Fuller created the menu, set up the kitchen, and “I taught [the restaurant owners] what to do. They had no kitchen experience.”

Taking over T.J. Buckley's

Six months later, Michael Fuller needed a new job. He knew the couple who had bought the by-then abandoned Night Owl and had already started renovating it, turning it into its current incarnation, T.J. Buckley's Uptown Dining.

“The old owners would actually serve hot dogs and chili dogs from about 4:30 to 6, and then [serve] dinner after,” Fuller said.

When the owners told him they were interested in selling the restaurant, Michael Fuller got a job there, with the intention of taking over the business.
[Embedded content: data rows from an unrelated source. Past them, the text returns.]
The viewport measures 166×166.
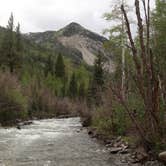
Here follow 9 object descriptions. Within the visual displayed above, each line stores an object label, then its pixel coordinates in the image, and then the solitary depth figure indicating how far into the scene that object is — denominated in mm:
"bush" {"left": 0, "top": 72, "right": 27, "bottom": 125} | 33438
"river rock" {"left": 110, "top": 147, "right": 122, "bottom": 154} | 14845
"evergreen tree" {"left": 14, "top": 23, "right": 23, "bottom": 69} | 63469
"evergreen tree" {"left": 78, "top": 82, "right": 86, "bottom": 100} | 89112
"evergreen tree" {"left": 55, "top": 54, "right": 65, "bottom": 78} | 98012
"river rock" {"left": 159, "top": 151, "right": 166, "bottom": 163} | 10836
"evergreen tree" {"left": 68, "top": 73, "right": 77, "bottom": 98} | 90438
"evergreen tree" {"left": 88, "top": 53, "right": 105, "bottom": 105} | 50156
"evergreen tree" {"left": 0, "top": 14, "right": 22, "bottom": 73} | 62562
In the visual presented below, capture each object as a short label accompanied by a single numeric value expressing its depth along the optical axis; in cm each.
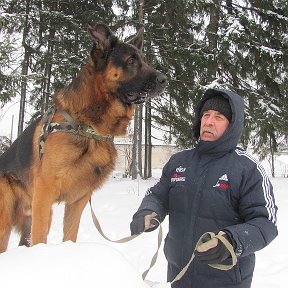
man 206
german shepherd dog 299
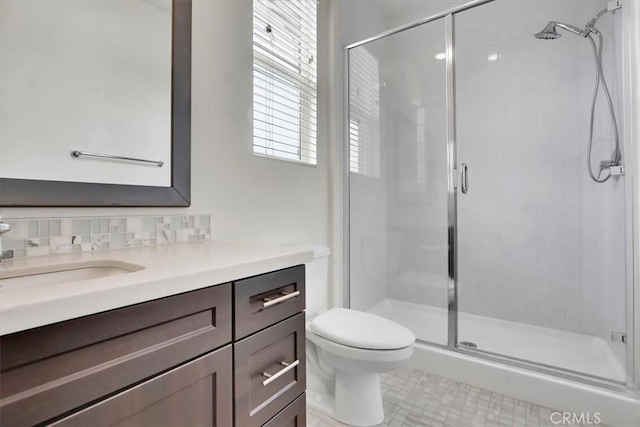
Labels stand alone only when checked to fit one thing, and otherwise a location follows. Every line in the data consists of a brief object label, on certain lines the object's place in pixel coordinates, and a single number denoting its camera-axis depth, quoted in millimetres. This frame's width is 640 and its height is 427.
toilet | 1301
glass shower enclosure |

He was barely out of his mid-20s when he became the owner and chef of T.J. Buckley's.

Mike Fuller identifies Brattleboro as a “creative and cultural center” of the surrounding areas.

When asked how he sees himself and his restaurant fitting into the greater community and the local economy, Fuller laughed and said, “I see the community actually fitting into the restaurant.”
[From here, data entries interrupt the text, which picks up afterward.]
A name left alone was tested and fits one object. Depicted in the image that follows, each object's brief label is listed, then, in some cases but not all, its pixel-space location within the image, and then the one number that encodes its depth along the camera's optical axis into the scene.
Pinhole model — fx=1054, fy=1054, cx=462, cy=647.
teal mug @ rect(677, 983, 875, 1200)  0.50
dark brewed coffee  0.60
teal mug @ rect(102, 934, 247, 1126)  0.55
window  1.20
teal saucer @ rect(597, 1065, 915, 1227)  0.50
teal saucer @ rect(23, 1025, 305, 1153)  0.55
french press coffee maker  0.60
“[T.J. Buckley's is] successful because we can draw people from Massachusetts and New Hampshire. When people from those places want a change they go here, just like when we [who live in Brattleboro] want a change we go to Northampton or Keene.”

To show his appreciation for the people they bring to town, and to his restaurant, Fuller gives freely to various arts and education nonprofits.

“I give gift certificates to pretty much any organization that asks” including Morningside Shelter, the former Radio Free Brattleboro, “even schools in New Hampshire I've never heard of.” It's all part of being in a community, he says.

Surviving the local economy

Living for as long as he has in Brattleboro, and owning a high-end restaurant in a low-end section of town, Michael Fuller has had ample opportunity to develop educated opinions on the nuances of southern Vermont's economy.

“The economy here is hard. It's hard to make a living here. Lots of people come here who don't have to work and are self-employed as sort of a hobby. They don't have to earn a living.”

He tells of some of his waitresses who decided to “give up the trust fund and see what it's like to actually have to make ends meet.”

“I'm lucky!” Fuller says. "When I was younger I carved this niche [for myself]. You have to make your own way.”